Go through the data below and copy each line where the word "with" occurs.

── INPUT DATA ──

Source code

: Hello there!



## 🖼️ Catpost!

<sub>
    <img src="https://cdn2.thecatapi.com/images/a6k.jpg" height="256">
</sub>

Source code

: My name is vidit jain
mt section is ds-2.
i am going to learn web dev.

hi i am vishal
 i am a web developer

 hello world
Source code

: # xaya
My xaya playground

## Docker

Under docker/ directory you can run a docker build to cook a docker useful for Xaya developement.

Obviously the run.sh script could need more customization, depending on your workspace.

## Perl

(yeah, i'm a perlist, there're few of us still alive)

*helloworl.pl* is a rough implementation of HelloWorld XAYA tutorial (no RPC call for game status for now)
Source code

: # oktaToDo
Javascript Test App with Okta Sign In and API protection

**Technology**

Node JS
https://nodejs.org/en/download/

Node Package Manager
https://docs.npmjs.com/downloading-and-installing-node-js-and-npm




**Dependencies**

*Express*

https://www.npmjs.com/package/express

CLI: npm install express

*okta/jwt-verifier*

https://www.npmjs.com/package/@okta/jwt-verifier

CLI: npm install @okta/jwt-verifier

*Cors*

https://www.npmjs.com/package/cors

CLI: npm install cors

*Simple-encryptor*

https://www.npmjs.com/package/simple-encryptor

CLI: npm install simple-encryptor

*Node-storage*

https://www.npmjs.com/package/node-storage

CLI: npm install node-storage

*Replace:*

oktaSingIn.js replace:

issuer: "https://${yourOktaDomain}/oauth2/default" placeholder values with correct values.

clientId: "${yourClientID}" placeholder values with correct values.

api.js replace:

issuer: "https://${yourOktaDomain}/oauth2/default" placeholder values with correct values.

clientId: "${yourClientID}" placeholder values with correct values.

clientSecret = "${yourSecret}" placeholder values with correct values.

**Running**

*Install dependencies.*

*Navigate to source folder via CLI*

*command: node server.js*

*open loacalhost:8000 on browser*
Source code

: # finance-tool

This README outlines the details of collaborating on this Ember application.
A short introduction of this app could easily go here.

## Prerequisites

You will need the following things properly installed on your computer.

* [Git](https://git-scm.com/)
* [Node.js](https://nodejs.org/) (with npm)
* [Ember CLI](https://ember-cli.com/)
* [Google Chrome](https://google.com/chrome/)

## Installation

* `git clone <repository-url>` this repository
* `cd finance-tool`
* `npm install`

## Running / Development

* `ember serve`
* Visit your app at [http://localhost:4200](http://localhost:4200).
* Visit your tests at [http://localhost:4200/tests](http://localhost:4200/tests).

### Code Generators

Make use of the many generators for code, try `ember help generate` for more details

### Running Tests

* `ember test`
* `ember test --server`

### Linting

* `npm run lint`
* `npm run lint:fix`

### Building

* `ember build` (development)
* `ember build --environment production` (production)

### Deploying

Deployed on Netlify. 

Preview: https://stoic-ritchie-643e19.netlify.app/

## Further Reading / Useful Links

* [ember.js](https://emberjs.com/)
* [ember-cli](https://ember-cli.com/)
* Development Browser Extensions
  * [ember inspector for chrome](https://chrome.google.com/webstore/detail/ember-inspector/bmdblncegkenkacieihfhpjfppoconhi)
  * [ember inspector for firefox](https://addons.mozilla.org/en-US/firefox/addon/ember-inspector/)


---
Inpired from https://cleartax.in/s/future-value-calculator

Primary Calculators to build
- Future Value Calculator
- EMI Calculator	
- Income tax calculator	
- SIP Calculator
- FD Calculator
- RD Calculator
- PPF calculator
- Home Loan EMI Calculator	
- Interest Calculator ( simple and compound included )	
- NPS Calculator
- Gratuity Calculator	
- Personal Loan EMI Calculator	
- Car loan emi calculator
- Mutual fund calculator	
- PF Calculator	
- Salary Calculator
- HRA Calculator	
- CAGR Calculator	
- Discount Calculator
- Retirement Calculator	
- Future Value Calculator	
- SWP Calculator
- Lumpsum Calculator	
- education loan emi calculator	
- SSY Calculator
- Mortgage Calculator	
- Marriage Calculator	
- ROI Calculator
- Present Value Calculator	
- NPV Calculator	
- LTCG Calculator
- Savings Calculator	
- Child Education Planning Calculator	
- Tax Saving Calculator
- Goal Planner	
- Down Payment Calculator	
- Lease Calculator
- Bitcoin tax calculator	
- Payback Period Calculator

───

TASK SOLUTION:
Javascript Test App with Okta Sign In and API protection
issuer: "https://${yourOktaDomain}/oauth2/default" placeholder values with correct values.
clientId: "${yourClientID}" placeholder values with correct values.
issuer: "https://${yourOktaDomain}/oauth2/default" placeholder values with correct values.
clientId: "${yourClientID}" placeholder values with correct values.
clientSecret = "${yourSecret}" placeholder values with correct values.
* [Node.js](https://nodejs.org/) (with npm)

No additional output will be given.